Europeans give the name of Morocco to the western part of North Africa or Barbary from the name of the city of Morocco applied to the country as a whole; this name is not known by the natives who call the district Gharb (the West) or Maghreb el-Aksa (the extreme West). Politically Morocco is (see below) a sultanate placed under the French protectorate. A zone of influence is reserved for Spain in northern Morocco (Melilla, Ceuta, Tetuán, etc.). A special regime is reserved for Tangier.
Boundaries. – Morocco, between 33 ° and 29 ° of lat. N., 15 ° and 5 ° of long. O., is limited to O. by the Atlantic Ocean, to N. by the Mediterranean; to E. the natural boundary is marked by the course of the Moulouya; while a completely artificial border, determined only for about 150 km., from the sea to Teniel Sass, separates Morocco from Algeria. In S. towards the Sahara the borders are more uncertain; Moreover, the lower valley of the Oued Dra (Draa) can be considered arbitrarily as the limit on this side. Within these borders it has an area of approximately 565,300 sq km.

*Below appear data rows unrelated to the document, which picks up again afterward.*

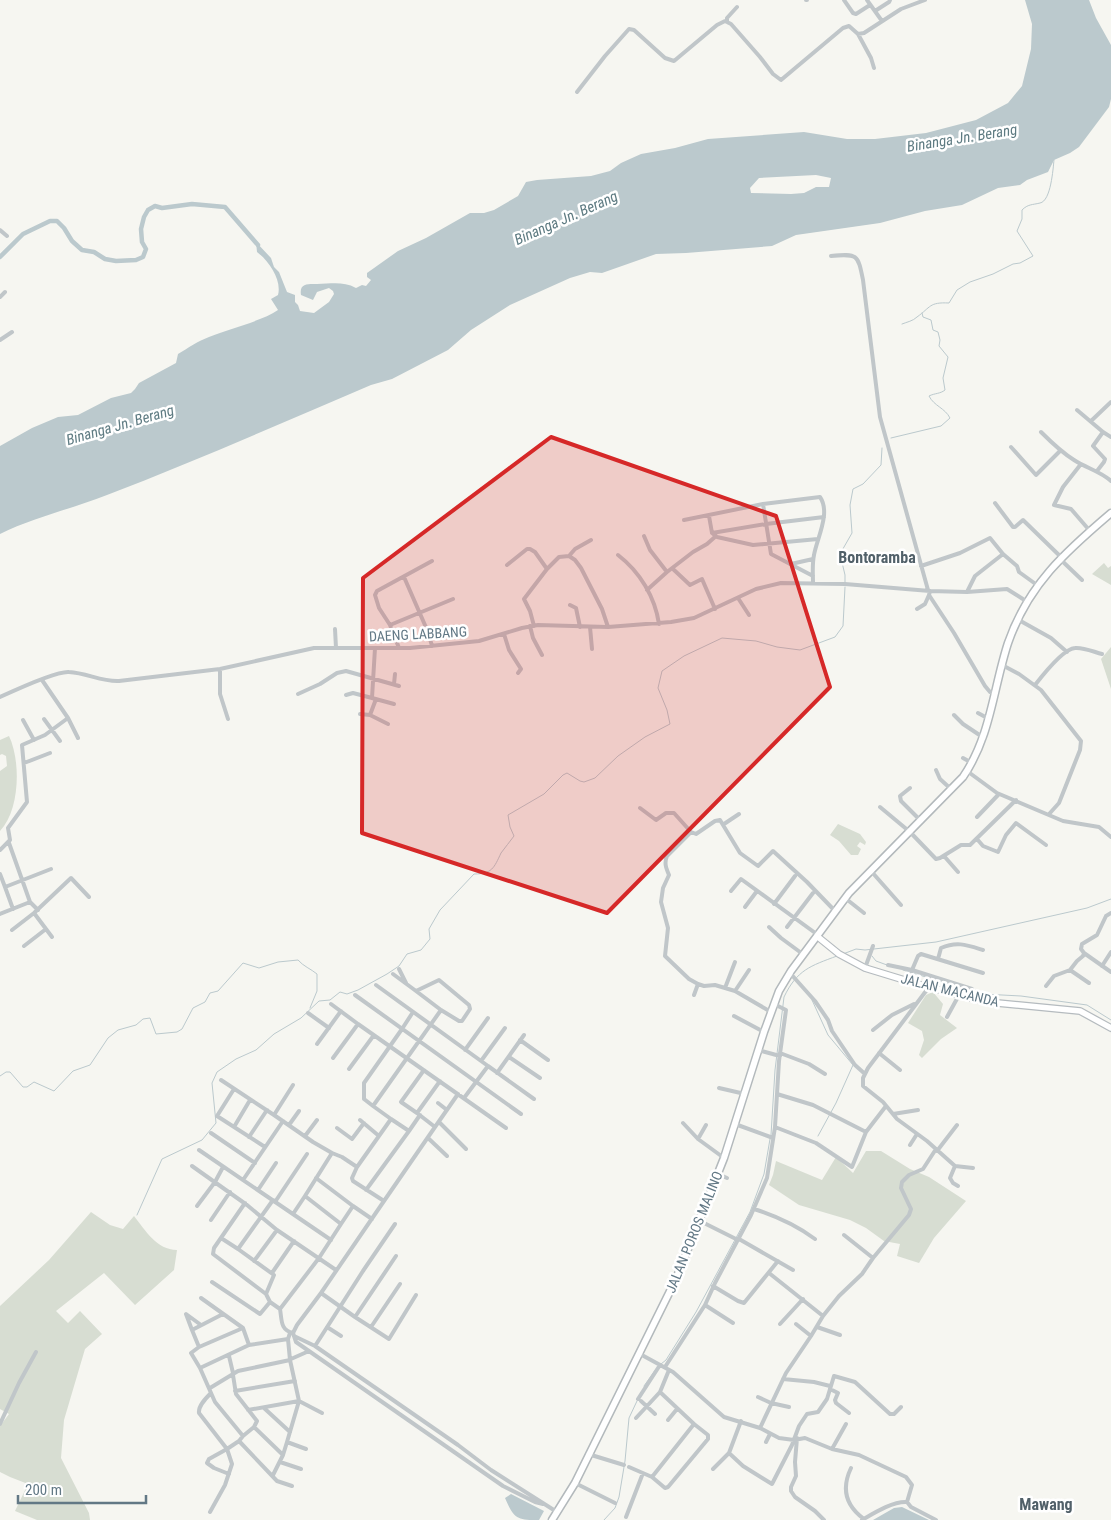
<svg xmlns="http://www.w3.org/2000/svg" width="1111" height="1520" viewBox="0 0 1111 1520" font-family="'Roboto Condensed',sans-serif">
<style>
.green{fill:#d7ddd2}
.water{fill:#bbc9cd;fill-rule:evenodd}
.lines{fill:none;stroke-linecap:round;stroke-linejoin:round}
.stream{stroke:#bbc9cd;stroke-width:1}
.canal{stroke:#bbc9cd;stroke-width:4.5}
.secondary-casing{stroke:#b5bbbf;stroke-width:8}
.primary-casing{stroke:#b3b9bc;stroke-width:9}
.street{stroke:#c0c6c9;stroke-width:4}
.secondary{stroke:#fff;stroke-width:5.5}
.primary{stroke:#fff;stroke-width:6}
.marked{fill:#d62828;fill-opacity:0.2;stroke:#d62828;stroke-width:4;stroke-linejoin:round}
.labels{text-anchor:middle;stroke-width:5;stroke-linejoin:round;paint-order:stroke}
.street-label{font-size:14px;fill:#627885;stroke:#fff}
.water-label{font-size:15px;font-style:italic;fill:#5e7b82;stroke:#fff}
.quarter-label{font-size:16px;font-weight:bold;fill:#516069;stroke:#fff}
</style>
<rect width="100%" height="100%" fill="#f6f6f1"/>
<path class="green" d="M1104,563L1108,568L1111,566V585L1092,574Z
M1111,647V689L1101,659Z
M9,736C21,761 20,810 0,831V771L7,766L6,756L2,754L0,755V740Z
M838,824L860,834L866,842L865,845L860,842L857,846L861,849L858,855H851L839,841L830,835Z
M933,992L943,1004L940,1015L957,1028L941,1039L922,1058L919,1055L924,1040L922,1031L908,1023L926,995Z
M866,1151H881L910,1169L929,1177L966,1201L934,1238L919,1263L897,1256L900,1244L884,1241L866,1228L850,1220L799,1205L769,1185L773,1175L776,1161L822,1180L836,1157L853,1173Z
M91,1212L110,1225L123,1229L134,1216C145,1230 157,1250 177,1250L174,1270L135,1305L104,1273L56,1311L68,1323L80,1311L102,1334L85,1349L64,1420L61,1458L89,1513L90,1520H37L15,1511L28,1484L10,1477L0,1472V1426L9,1414L0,1409V1306L49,1260Z"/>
<path class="water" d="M1025,0H1089L1096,18L1111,45V99L1109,107L1079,147L1070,153L1054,160L1048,172L1027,180L1020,185L998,188L962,205L925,211L880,223L796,235L772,246L686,253L656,254L602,273L590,272L570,278L510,305L471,330L448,350L392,379L371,385C284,422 196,461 107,495C72,509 34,517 0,534V446L32,428L58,417L78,415L111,398L131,393L135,389L139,383L176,363L178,354C188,348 198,341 209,337C230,328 260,322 278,310L271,299L278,295C282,280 269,261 257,252L256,242L271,258L274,267L279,272L287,292L295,295V302L298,305L300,311L314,313L329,302L334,294L333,291L329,288L317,292L313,300L301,295C299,283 308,284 317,284C331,284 343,281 356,288L362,285L366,286L371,280L367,277V273L398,251L426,238L470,213H484L494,210L518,196L526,182L537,180L591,176L610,171L621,163L641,154L675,148L708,139L804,132L847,139H875L926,133L976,120L1008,103L1022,86L1031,49L1032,24ZM816,175L831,178L829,187H816L804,193L791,194L751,193L750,188L759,178Z
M511,1494L544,1511L539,1520C517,1520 514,1519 505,1498Z
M902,1507L929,1520H873L894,1508Z"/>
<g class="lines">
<path class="stream" d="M902,324C907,322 913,321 917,317C931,307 929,302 949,303L957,290L970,282L993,274L1013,264L1020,263L1033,256L1017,231L1022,219V210C1028,204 1032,205 1040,203C1051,201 1053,169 1054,160
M891,438L941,426L950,418C945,408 934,406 929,396C935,393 940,394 945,390L943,378L948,357L939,346L940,340L938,332L933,330L931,320L923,317L922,313
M845,583V575L840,554L852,533L850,505L853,489L863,484L881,465L882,448
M843,954L856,949L865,950L936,942L1087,908L1111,899
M872,956L876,961L887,965
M903,970L968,990
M972,991L983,994L1021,996L1087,1005L1111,1020
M812,1000L828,1035L853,1065L836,1103L818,1136
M0,1076L6,1072H10L23,1087H27L34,1082L54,1091L73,1071L90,1065L108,1038L118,1030L136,1025L143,1019L150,1018L156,1034L177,1032L182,1029L193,1008L205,1002L210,993L218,991L243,963L259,968L278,962L298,960C303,966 311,969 317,974V991L310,1008
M771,1135L775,1070L784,997C797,970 810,966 837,956
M137,1215L162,1159L202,1140L216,1123L212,1083L217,1072L236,1059L256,1050L274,1034L301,1018L319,1001L330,1000L340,992L347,994L358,990L387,974L399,966L407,954L421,950L430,939L429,929L440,910L474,874C492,874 494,868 501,853C505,847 510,842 514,836L510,827L508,815L544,794L563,775L567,773L580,781L584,782L595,778L618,756L645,737L670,724L667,710L658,688L662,671L684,656L722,638L756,641L777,647L800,650L835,637L843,626L845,587
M661,1364L666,1360L696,1312L750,1212L764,1174L770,1139
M644,1386L656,1369
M604,1520L615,1508L619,1497L625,1461L629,1418L637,1401"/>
<path class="canal" d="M0,257L23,234L50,221H57L64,228L72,241L82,250L94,252L105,259L116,261L136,260L143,257L146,249L142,242L141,229L144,217L148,210L155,206L162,208L192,204L225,207L258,245"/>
<defs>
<path id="secondary" d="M818,937L839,954L865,968L924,986L987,1002L1080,1011L1111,1028"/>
<path id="primary" d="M552,1520L575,1483L676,1279L724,1158L764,1032L779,991L791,971L849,893L963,777C991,736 993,689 1008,643C1028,585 1065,552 1111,513"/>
</defs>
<use href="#secondary" class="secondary-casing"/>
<use href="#primary" class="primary-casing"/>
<path class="street" d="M806,0H807
M844,0L853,13L856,14L870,5
M867,0L882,21
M875,11L889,2L890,0
M727,22V18L737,7
M858,34L871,58L874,68
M577,92L605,56L629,29L634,30L665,58L674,61L717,25L725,21L731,24L760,57L773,74L781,80L843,28L849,26L858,34L864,33L901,9L925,0
M0,230L7,236
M831,256C858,253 858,255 863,280L880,417L928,590
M0,297L5,292
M0,340L12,332
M1077,410L1103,432L1093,446L1105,459L1104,462L1097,471
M1091,421L1111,402
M1041,432C1051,442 1061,452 1074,460C1086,468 1100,471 1111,481
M1103,432L1111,437
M1011,447L1036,475L1060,451
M1081,464L1063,487L1054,505L1071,509L1090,531
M995,503L1013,527H1015L1023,520L1062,558
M763,504L771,554L813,576
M709,516L712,533L766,524L824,517
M684,520L763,504L820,497C831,513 817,538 814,555C812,564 813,574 813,583
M712,533L717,537L753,545L818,539
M644,536L650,550L667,572L693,552L707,544L716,536
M618,555C640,572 655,597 659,624
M569,556L575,549L591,540
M1060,559L1082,580
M432,561L377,591L375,595L379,608L390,625L453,599
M791,564L813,559
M507,565L527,549H530L535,552L547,569
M921,566L960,553L990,538L1003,554
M673,569L690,585L702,579L715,609
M404,577L428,632L432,646
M647,590L667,572
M930,591L929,595L954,633L985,686L990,692L995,693
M967,592L975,576L1003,554L1017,566L1019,572L1037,585
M738,598L749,615
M570,605L576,608L580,627
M917,609L925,604L929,595
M1017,619L1051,638L1067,652
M390,625L399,648
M530,626L533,638L542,655
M534,626L530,611L524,599L547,569L559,557L569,556L575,560L581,568L602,609L608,627
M590,627L592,649
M335,629L336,648
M504,634L509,650L521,669L518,673
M375,648L372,698L394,704
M1002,665L1019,674L1041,690L1081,741L1080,750L1059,803L1050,813
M220,669V694L228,719
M42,680L68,718L78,738
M394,684L395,674
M1035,685C1042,676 1063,649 1075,648C1083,647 1094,652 1102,654
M298,694L320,684L337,673L346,671L399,686
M346,695L353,693L372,698
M0,697C13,691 57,671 69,672C87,673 102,682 119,681L220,669L314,648H410L479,641L522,628L538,625L608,627L671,622L694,618L756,589L781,583L845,584L930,591L967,592L1007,589L1026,601
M978,713L989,719
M360,714L370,715L388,724
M370,715L376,699
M954,715L963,724L984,738
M44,719L60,741
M23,720L34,740
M963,758L972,763
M24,763L50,753
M936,770L940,779L952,790
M967,771L997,793L1063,821L1099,827L1111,837
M910,788L900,796L901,801L921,821
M880,807L910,832L936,859L940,858L961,845H970L1016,800
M640,808L656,820L666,813H674L691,832L696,834L715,821L720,820L740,853L758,866L773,851L807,882L835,911
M977,817L999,794
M724,824L739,814
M691,832L667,856C664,863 666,868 669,875L663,888L661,902L668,928L665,956L689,979L698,984L704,986L715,985L735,991L771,1012
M977,839L983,846L998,852L1006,835L1016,823L1046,845
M9,843L30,902L38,910
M0,850L10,840L8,828L27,802L22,745L45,735L68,718
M944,856L958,872
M871,871L901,905
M0,874L5,887L51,869
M5,887L13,909
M731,891L741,879L818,935
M845,898L864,913
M774,904L795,876
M745,907L757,891
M34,913L52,937
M0,914L30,902
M769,927L781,938L804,955
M787,927L813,893
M12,930L34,913L71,878L89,897
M24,946L46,929
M1084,953L1081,949L1082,944L1097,935L1106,916L1111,913
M938,959L941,948C957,941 967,945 983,950
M888,965L912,970L918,956L921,954L983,973
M1102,966L1111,952
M865,968L873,946
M399,969L406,983
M1070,970L1077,961L1083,956L1084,953L1111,972
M790,973L815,1001L828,1020L832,1031L855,1065L865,1074
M393,974L416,991L439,980L469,1005L470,1009L462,1021H459L441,1010L416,991
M908,981L912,970L972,989
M376,985L488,1066L464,1098
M1046,986L1054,976L1070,970L1089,983
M929,987L868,1068L863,1078V1086L883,1102L897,1119L927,1141L955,1166L973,1168
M725,988L735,962
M735,991L749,970
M355,995L521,1114
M694,995L698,984
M331,1004L358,1024
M308,1013L329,1028
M734,1016L764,1032
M947,1017L959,995
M873,1030L892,1015L914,1004
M520,1040L548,1060
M317,1044L341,1011
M465,1050L488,1018
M758,1050L780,1056
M780,1053L809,1064L825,1074
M879,1053L900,1070
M509,1057L540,1078
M333,1058L358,1024L506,1128
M481,1061L505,1028
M488,1066L534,1099
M349,1069L374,1035
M424,1070L401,1102L417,1113L440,1081
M497,1073L524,1035
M221,1080L274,1115
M293,1085L274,1115L313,1142L332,1153
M719,1088L745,1094
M234,1089L217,1116L265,1147
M438,1103L447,1110
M373,1106L364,1099V1083L402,1029L413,1012
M417,1113L435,1127L458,1094
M893,1114L918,1110
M360,1120L379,1136
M439,1122L466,1149
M683,1123L698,1139L724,1158
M735,1124L773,1138
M289,1125L299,1111
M234,1127L250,1100
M775,1127L816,1143L852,1167L866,1132L813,1105L777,1094
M337,1128L352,1139L364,1123
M409,1131L420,1115
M866,1132L886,1106
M211,1133L255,1163
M305,1136L317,1120
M249,1137L267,1110
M428,1138L447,1156
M698,1139L706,1125
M910,1145L917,1134
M199,1150L331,1240
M937,1151L957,1125
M192,1166L247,1205L277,1230L336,1270
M955,1166L950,1178L953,1183L958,1186
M357,1167L352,1178L353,1181L384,1201L321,1293L297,1325L293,1333L296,1342L503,1486L535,1502L543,1504
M718,1174L727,1178
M316,1178L353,1206L341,1224
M243,1180L283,1121
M258,1190L276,1163
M366,1190L409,1131L391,1119
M384,1201L435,1127
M275,1202L307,1154
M245,1203L214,1248L213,1254L266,1294L270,1302L280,1309C282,1320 280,1330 293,1333
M197,1206L215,1182L223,1167
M353,1206L372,1219
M754,1209C776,1216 796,1225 815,1239
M293,1214L305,1196
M211,1220L230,1192
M700,1221L738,1240
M844,1235L873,1258
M221,1238L238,1249
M739,1239L793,1270
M254,1261L277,1230
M272,1273L294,1241
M769,1273L823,1316
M212,1282L260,1314L270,1302
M713,1286L738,1301L744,1303L778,1261
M321,1293L355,1317L396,1256
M266,1294L274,1275L238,1249L273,1200
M201,1298L243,1328L249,1345L288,1339L290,1333
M705,1305L733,1323
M280,1309L319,1258L341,1224L305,1196L332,1153L342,1157L357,1167L391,1119L373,1106L441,1010
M223,1314L192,1330L199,1347L243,1328
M355,1317L389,1339L416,1295
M780,1324L803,1299
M796,1324L811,1336
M327,1327L341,1336
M371,1327L400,1284
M817,1327L840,1335
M192,1330L186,1314L201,1325
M294,1336L315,1346L458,1445L491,1470L557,1512
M249,1345L200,1368L215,1402L243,1436L239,1441L277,1481L292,1486
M315,1346L363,1271L395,1224
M199,1347L191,1353L200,1368
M640,1354L673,1372L724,1417L760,1428L779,1438L794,1440L805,1438L832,1449L859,1455L906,1477L912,1485L907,1502
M229,1356L233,1373
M291,1359L309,1351
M665,1367L705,1305L715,1283L751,1215L767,1178L775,1127L779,1061L786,1010L774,1004
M233,1375L236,1394L257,1421L254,1427L243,1436
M783,1379L814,1382L830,1386
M210,1388L238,1371L290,1360L288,1339
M830,1389L838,1393L835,1400L836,1403L849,1413
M235,1391L295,1381
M211,1393C206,1398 198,1406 199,1413L227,1449L209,1459L207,1463L214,1468L229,1474
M758,1397L771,1403L789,1407
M638,1399L660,1365
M641,1401L655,1414
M264,1408L290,1432
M248,1410L299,1401L322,1413
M636,1418L660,1392
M668,1420L677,1409
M741,1421L729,1453L743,1466L772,1484L792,1445L799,1426L807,1414L818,1412L827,1399L834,1376L855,1382L890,1414H894L901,1407
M0,1424L19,1383L36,1352
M254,1427L283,1455L273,1475
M760,1428L786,1373L811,1336L823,1316L839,1296L862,1274L873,1258L909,1215L911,1209L901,1188L902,1182L909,1175L923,1169L936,1149
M797,1438L795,1462L796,1476L791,1487V1491L795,1497L815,1511L824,1520
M287,1442L299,1401L290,1360
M766,1442L770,1434
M832,1449L846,1424
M588,1454L624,1465
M283,1455L287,1442L306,1449
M280,1462L301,1469
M629,1467L652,1477L665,1488L668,1487L708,1439V1435L694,1424
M851,1468C841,1489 846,1506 864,1519
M713,1469L729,1453
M652,1477L694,1424L660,1392L669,1370
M575,1483L615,1503
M210,1512L225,1485L232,1464L227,1449L239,1441
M626,1517L643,1473
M862,1520C874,1513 893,1501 907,1502L911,1507L936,1520"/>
<use href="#secondary" class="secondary"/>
<use href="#primary" class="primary"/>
</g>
<path class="marked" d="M551,437L776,516L830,687L607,913L362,833L363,578Z"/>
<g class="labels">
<g class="street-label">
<text transform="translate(418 634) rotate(-3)" y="5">DAENG LABBANG</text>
<text transform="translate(950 990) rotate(14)" y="5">JALAN MACANDA</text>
<text transform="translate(694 1232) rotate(-68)" y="5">JALAN POROS MALINO</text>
</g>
<g class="water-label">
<text transform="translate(962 138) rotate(-9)" y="5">Binanga Jn. Berang</text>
<text transform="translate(566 218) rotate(-24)" y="5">Binanga Jn. Berang</text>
<text transform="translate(120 425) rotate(-16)" y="5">Binanga Jn. Berang</text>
</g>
<g class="quarter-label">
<text x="877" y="563">Bontoramba</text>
<text x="1046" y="1510">Mawang</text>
</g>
</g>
<path d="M18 1495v8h128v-8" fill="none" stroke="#627885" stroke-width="2.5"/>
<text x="25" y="1495" font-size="15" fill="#627885" stroke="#ffffff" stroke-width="4" paint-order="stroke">200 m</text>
</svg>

Morocco, although so close to Europe, remained for a long time almost unexplored due to particular difficulties opposed to penetrating the country from its political conditions; only the coasts and ports open to trade were known, the only places where Europeans were allowed to reside. R. Caillié, G. Rohlfs, O. Lenz had reported very fragmentary information; the memorable explorations of the Viscount of Foucauld (1881-83) revealed in great strokes the structure of the country and the characters of the populations that inhabit it; other explorers, and in particular the Marquis of Segonzac (1901-1904) managed to penetrate the regions which had remained inaccessible for a long time, while geographers such as Th. Fischer extended their knowledge on the regions close to the Atlantic coast. But only after the proclamation of the French protectorate in 1912 did knowledge of Morocco progress rapidly. The Geographic Service took care of the design of an increasingly precise map: after Brives and Gentil, who had brought their first notions of geological structure, a group of geologists methodically studied the region, while the Moroccan Geological Service, established in 1921, and annexed to the Mining Service, coordinated its efforts. The Moroccan Institute of Higher Studies, the Sheriffian Scientific Institute, the Society of Natural Sciences of Morocco, the Geographical Society of Morocco study the country not only from a scientific point of view, but also from a moral and political point of view. For Morocco 1996, please check pharmacylib.com.
Cities and towns. – Since the beginning of the occupation, the protectorate has been concerned with arranging the cities; there were ancient and important indigenous cities in Morocco and on the other hand the European population has so far remained almost entirely concentrated in the cities. The principle of separation between European cities and indigenous cities has been adopted, for political, health and aesthetic considerations.
There are three ḥaḍriyyah cities in Morocco, that is, with civilized and truly urban populations: Fez, Rabat and Tetuán; the residents of which are descendants more or less impure of the Moors of Spain. There are also four cities called makhzenia, ie imperial, where the sultan resides alternatively: Fez, Rabat, Meknès and Morocco. Fez and Morocco, capitals of northern Morocco and southern Morocco respectively, will probably remain indigenous cities; Casablanca, on the other hand, is the great European city of French Morocco. Rabat, with the adjoining Salé, is inhabited by officials and owes the relatively high figure of its population to being chosen as the administrative capital of the protectorate, because it was the only imperial city in contact with the sea and consequently with Europe. Meknès occupies a central position, has an excellent climate in an agricultural area where the roads from Tangier and Kenitra to Fez meet and the way from Fez to Morocco along the edge of the Middle Atlas. Oudjda remains the main center of eastern Morocco; among the more recent localids, Port-Lyautey (Kenitra) seems to be undergoing a major development. The population of the main cities of French Morocco is as follows (1931).
In Spanish Morocco the most important concentrations are made up almost entirely of Europeans: Melilla has 37,000 residents and Ceuta 35,000, almost all Spanish. In the area of influence Tetuán has 44,000 residents, of which 25,000 are Europeans; Larache 16,000 residents; Tangier 46,000.